BEGIN Records for the exercise

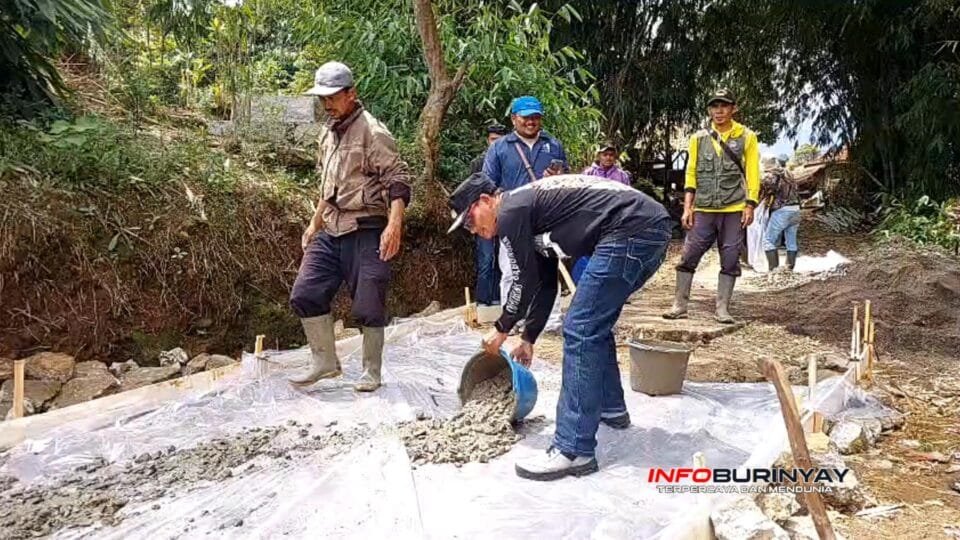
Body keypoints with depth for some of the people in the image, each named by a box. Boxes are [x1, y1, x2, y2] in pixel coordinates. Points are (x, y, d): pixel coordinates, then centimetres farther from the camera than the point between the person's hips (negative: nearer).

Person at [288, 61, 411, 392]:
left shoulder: (372, 131, -10)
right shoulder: (328, 132, 16)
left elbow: (398, 180, -16)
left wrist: (394, 226, -26)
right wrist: (315, 223, 25)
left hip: (366, 231, -8)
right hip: (331, 231, 8)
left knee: (368, 307, -1)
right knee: (305, 294, 3)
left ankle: (371, 372, 16)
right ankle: (325, 361, 16)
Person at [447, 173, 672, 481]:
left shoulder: (511, 212, -4)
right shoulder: (531, 209, 24)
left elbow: (525, 281, 1)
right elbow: (545, 282, 29)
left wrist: (502, 330, 17)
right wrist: (529, 338, 33)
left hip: (631, 232, -11)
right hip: (652, 226, 11)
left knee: (580, 332, -9)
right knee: (595, 324, 23)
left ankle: (574, 451, -6)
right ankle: (611, 408, 38)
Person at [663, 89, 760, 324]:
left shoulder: (747, 137, 5)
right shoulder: (699, 138, 9)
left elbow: (752, 174, 3)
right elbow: (691, 173, 8)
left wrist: (750, 206, -6)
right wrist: (687, 207, 1)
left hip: (734, 210, -1)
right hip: (703, 210, 1)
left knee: (730, 260, 2)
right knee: (688, 257, -2)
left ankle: (722, 308, 10)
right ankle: (680, 305, 6)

END Records for the exercise

▶ _Exercise_
Give only the lines from the one holding "left wrist: (394, 226, -26)" through the one holding "right elbow: (691, 173, 8)", each restated exactly as it appears above.

▶ _Task response_
left wrist: (394, 226, -26)
right wrist: (315, 223, 25)
left hip: (366, 231, -8)
right hip: (331, 231, 8)
left knee: (368, 307, -1)
right knee: (305, 294, 3)
left ankle: (371, 372, 16)
right ankle: (325, 361, 16)
Person at [447, 173, 672, 481]:
left shoulder: (511, 212, -4)
right shoulder: (531, 209, 24)
left elbow: (525, 281, 1)
right elbow: (545, 282, 29)
left wrist: (502, 330, 17)
right wrist: (529, 338, 33)
left hip: (631, 232, -11)
right hip: (652, 226, 11)
left knee: (580, 332, -9)
right knee: (595, 324, 23)
left ankle: (574, 451, -6)
right ankle: (611, 408, 38)
Person at [663, 89, 760, 324]:
left shoulder: (747, 137, 5)
right shoulder: (699, 138, 9)
left elbow: (752, 174, 3)
right elbow: (691, 173, 8)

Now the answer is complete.